Being a vet who does house calls, Kate Turner comes upon an amusing and eccentric cross-section of Hudson River Valley denizens whose pets need some of her tender loving medical care. In Chained, one of her patients was injured while adventuring in the woods, but the bone he brought back as treasure was human, not animal. It turns out to be from the body of a high school golden boy Flynn who left for California dreams ten years ago–or so people thought.

In true Jessica Fletcher tradition, the community expects Kate to solve the mystery by asking questions as she goes about her vet business. The romantic element is complicated by her police officer friend going back to his former girlfriend and the visit of her college boyfriend, on sabbatical from his anthropology dig in Africa. He’s matured into quite the dashing man, but her feelings are conflicted.

Talking to family, teachers, and classmates of the murdered Flynn, she gets an idea of his character. Her strategy is to cast a wide net and narrow it by learning more about his milieu and then about that final day when he left, only to be murdered.
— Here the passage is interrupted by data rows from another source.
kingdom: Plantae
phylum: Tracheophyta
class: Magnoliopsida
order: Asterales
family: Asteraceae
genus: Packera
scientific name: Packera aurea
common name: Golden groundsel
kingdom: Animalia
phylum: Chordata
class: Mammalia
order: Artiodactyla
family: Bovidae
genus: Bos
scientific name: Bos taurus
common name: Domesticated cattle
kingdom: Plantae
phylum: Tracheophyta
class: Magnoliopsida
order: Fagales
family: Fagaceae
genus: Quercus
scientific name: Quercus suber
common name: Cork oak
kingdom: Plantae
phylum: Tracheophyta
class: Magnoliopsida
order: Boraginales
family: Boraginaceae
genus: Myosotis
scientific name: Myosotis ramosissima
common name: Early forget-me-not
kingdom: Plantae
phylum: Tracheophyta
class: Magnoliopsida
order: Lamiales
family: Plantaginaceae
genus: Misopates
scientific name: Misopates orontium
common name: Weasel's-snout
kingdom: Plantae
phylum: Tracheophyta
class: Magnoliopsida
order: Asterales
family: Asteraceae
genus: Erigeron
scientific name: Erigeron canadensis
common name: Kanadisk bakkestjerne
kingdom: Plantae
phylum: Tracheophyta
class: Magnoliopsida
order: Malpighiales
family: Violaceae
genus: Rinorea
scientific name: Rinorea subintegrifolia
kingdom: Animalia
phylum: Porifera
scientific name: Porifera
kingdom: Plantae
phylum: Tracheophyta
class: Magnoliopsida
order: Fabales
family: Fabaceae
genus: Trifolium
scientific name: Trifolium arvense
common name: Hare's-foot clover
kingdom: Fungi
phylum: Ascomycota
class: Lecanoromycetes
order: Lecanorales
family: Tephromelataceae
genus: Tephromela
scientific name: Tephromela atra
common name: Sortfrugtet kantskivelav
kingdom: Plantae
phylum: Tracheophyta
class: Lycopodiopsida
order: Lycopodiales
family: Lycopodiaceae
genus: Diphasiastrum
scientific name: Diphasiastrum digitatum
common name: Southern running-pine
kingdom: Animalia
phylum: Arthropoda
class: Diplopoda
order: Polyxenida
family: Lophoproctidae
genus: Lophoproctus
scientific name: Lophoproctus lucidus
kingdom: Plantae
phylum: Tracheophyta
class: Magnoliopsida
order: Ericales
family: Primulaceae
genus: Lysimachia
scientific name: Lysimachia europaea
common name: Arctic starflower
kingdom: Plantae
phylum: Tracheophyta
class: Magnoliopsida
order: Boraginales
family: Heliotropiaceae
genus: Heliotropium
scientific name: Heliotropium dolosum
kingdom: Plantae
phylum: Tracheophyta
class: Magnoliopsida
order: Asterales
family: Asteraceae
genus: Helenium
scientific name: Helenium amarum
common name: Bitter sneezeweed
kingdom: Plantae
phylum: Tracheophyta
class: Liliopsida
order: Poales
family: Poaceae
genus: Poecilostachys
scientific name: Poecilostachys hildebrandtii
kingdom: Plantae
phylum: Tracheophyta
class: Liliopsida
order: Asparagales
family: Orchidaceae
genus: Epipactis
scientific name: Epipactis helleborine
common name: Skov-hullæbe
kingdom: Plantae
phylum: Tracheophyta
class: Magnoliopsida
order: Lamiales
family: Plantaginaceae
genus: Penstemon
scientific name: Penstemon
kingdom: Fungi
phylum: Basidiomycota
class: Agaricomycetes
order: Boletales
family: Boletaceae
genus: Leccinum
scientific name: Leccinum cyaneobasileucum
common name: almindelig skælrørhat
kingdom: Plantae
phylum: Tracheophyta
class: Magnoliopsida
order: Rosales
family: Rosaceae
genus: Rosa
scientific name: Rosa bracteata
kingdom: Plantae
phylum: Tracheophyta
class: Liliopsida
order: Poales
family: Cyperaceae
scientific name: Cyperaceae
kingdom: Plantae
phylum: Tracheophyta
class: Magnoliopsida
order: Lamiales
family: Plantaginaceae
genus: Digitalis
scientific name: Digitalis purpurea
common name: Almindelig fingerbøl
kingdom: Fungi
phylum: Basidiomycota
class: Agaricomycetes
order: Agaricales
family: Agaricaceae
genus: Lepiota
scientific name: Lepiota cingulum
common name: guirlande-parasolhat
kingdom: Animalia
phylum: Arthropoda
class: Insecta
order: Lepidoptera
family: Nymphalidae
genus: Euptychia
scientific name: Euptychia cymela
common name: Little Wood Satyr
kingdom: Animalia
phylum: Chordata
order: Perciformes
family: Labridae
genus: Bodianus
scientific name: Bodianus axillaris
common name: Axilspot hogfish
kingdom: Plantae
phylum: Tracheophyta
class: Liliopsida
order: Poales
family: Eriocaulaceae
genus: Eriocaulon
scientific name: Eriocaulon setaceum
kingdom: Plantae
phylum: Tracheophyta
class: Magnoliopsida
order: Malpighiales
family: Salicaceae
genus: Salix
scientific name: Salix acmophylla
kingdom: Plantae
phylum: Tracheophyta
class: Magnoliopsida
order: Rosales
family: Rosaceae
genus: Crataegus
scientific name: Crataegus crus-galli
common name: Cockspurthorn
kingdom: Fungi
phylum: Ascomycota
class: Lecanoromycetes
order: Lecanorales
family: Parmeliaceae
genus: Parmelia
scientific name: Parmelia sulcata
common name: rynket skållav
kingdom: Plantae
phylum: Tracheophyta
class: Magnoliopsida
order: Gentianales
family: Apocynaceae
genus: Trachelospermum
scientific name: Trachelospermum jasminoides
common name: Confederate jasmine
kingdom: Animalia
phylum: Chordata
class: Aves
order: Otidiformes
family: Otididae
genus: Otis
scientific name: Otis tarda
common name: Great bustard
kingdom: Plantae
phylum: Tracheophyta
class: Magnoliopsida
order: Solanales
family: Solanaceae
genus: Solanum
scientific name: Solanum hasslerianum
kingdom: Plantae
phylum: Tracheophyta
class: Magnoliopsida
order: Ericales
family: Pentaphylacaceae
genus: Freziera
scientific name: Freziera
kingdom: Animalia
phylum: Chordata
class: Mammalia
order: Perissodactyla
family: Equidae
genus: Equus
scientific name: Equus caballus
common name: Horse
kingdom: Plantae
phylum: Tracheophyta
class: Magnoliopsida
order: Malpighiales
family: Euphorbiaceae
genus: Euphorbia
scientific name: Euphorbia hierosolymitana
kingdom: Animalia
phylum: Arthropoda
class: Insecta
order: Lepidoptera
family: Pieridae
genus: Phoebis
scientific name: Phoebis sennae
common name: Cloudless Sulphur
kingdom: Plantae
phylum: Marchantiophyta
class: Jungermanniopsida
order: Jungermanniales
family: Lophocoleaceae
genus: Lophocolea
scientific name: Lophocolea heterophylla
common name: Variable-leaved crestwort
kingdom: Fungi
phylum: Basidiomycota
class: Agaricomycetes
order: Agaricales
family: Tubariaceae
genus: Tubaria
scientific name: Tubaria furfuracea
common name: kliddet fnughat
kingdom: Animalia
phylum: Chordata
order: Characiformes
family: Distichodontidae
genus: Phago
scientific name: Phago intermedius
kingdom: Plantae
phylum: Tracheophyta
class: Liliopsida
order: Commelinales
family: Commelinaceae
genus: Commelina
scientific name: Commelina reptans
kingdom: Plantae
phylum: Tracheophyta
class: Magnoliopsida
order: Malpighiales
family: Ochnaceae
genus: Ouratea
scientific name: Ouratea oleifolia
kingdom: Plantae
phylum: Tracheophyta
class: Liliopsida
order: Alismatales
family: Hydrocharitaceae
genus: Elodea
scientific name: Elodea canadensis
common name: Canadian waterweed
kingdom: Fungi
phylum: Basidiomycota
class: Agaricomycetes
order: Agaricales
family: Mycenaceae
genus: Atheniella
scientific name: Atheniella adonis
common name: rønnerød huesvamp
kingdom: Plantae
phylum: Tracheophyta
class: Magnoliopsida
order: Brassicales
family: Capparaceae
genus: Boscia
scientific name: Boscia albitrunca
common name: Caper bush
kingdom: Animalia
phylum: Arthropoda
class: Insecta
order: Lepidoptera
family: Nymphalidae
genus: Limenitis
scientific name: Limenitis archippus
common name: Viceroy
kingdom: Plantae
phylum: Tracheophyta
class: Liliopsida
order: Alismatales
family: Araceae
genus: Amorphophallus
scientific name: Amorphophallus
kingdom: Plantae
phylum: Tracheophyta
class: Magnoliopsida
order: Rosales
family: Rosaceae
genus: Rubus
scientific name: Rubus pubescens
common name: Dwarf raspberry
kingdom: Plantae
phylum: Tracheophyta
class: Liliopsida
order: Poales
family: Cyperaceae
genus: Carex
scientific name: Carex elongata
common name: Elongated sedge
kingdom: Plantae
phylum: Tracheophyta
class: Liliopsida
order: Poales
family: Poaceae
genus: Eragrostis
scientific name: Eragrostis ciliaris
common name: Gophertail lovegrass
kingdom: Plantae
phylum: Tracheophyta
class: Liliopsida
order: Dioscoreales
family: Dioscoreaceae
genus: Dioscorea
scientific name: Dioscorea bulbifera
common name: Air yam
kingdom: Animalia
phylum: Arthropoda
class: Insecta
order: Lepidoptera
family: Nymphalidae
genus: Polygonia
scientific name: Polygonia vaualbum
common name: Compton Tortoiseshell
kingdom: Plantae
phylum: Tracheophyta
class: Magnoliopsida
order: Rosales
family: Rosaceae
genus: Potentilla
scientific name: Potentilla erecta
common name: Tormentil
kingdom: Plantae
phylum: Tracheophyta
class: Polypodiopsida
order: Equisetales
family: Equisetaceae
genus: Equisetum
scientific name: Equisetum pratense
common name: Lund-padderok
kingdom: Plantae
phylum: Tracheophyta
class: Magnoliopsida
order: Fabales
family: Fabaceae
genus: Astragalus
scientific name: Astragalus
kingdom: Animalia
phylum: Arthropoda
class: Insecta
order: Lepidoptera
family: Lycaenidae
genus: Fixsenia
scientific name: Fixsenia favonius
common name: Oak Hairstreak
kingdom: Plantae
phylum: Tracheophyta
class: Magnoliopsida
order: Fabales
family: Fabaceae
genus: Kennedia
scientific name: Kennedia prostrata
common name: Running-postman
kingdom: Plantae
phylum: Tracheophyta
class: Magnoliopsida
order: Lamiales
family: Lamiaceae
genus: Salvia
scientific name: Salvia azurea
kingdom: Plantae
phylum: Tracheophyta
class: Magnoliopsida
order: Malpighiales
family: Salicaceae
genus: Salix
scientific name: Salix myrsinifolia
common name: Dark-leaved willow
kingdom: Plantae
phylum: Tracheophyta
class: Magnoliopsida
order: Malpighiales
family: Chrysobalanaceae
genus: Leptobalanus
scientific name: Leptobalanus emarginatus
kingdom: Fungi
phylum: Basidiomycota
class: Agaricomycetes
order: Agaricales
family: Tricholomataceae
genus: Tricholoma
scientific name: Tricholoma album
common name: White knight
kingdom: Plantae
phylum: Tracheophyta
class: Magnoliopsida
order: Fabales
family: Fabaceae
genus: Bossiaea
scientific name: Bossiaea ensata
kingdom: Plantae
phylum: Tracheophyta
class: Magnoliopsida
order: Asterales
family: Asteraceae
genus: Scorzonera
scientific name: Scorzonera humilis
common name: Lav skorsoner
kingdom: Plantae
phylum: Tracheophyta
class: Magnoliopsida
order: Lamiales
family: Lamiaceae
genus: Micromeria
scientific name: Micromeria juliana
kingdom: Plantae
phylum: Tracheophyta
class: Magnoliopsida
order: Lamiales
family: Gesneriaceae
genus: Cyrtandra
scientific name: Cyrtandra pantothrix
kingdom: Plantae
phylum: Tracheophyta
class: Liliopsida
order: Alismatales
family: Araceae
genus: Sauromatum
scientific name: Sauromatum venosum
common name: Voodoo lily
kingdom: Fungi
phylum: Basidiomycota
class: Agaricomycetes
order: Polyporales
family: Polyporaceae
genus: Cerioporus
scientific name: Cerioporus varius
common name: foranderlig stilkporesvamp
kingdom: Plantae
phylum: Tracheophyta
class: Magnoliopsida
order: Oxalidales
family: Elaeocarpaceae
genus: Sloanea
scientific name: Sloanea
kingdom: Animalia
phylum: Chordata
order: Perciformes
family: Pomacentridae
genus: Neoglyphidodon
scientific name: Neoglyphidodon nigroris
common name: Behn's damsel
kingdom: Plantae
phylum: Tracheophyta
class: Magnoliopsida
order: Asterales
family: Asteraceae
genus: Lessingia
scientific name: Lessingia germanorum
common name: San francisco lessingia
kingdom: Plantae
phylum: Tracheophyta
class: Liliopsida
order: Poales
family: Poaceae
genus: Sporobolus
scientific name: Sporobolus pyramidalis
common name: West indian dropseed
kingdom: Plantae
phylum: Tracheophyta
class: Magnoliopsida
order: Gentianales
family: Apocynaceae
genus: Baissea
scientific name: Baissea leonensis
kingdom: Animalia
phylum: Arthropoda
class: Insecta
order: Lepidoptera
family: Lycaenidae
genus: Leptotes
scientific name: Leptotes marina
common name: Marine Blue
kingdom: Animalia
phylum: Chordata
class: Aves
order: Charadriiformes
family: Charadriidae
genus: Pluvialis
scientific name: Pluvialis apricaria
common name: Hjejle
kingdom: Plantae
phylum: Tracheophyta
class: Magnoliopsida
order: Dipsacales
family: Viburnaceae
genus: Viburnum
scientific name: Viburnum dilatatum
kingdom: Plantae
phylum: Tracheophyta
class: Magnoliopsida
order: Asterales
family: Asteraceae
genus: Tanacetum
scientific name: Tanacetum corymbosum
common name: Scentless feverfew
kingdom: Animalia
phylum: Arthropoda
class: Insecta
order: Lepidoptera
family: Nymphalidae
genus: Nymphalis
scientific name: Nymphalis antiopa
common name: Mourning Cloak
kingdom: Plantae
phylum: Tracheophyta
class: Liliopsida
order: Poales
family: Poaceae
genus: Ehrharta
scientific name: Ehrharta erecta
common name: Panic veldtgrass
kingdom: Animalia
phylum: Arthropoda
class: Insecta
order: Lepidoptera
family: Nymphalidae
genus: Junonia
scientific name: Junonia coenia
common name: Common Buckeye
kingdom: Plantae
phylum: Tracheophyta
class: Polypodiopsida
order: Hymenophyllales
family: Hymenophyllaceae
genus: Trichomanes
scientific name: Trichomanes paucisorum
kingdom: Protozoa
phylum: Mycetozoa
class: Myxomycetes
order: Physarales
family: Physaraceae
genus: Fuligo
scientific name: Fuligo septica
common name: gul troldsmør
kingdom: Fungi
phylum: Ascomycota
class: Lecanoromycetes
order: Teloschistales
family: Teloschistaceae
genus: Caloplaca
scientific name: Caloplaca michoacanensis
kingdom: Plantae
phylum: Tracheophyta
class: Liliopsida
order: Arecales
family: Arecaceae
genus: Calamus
I was disappointed by Chained. While the mystery is basically fair in that we get the clues as Turner does and none are hidden from us, the resolution is through revelation, not reasoning. Someone feels threatened by Kate’s investigation and cracks, exposing everything. That’s never as satisfying as the detective figuring it out.

That would not be enough to disappoint me, though. For me, the biggest problem is how flat the characters feel. Frankly, the book feels workshopped, with characters developed in writing software. They aren’t interesting. Of course, Luke’s girlfriend is a mercenary Barbie whose no better than she should be. Of course, the stepdad is abusive. Of course, her assistant is hyper-competent, ready to do a style makeover or muck about with a muskrat. Kidding, no muskrats were harmed in the writing of this mystery. Even the “write what you know” veterinary medicine feels more like a public service announcement than reality.

Here’s the thing. This is not a bad mystery. It’s fair. It’s competent. It’s just not as good as it should be. The foundation is there for a great series, but Brady needs to free herself from conventions and stereotypes. If Luke’s love interest could have been a charming, fun, and woman-friendly woman, that would have been interesting. As it is, she is banal because she is completely typecast as the romantic competition of a dime novel, catty, oversexed, grasping, and materialistic. There’s also the eccentric, the recluse, the mad mountain man, the grifting realtor, and so on. Brady has the foundations for a good series, but she needs to be more surprising.

Chained is the third in the Kate Turner DVM series. I received an e-galley from the publisher through NetGalley.